After showering, she logged into Socializr and checked the details on the Opera club’s mingler. Tony & Nik’s- supposedly talk about Opera but usually it was avoiding Opera Man, the self-appointed Don Juan of the Bravo Club. She got into her favorite designer jeans, dangly earrings and heels and trotted back down the hill to the bar.
It was dark and she had to “walk the gauntlet:” gray-haired (or recently dyed from gray) men leaning back checking her out. Made a girl want to put her nubby fleece right back on. Then, she saw one passable guy. His dark hair was cut shorter, and he had a motorcycle jacket, and, more improtantly, seemed totally uninterested in her. She parked herself in between his stool and a grey-haired’s.
“Oooh, what’s that?” She said.

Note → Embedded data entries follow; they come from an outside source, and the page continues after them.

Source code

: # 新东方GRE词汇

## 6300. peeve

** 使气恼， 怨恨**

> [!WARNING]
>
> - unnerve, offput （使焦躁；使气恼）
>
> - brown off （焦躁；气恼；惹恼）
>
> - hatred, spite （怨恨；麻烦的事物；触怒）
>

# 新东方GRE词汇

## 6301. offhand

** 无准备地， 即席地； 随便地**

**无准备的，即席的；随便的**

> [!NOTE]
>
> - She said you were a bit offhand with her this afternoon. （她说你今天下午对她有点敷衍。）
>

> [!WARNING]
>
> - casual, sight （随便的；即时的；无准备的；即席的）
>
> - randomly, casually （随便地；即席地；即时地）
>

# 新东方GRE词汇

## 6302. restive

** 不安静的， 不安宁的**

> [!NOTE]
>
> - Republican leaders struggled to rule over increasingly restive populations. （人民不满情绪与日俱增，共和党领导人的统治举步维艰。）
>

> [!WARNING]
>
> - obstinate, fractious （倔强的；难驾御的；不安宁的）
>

She hoped he had a job.
“7 and 7. You want one?” He had a nice smile, dark eyes, good skin.
“Sure.” She hoped he wasn’t a player.
They talked for 10 minutes or so about nothing she remembered later on, and then she went to the back, to the mingler. Near the end of the evening- she was dead tired after yoga and no dinner- she stopped by his stool. “You should let me buy you one, so we’re even.”
He looked at her, “That would be great.”
A few fifteen minutes of forgetful conversation they stumbled out into the cold North Beach air and he gave her a squeeze. “You need me to walk you home?”
She giggled drunkenly into his shoulder. “I’m OK. Taking a cab.”
They stumbled over to Columbus and then they saw it. In the gutter, near Cafe DeLucchi. Another hand.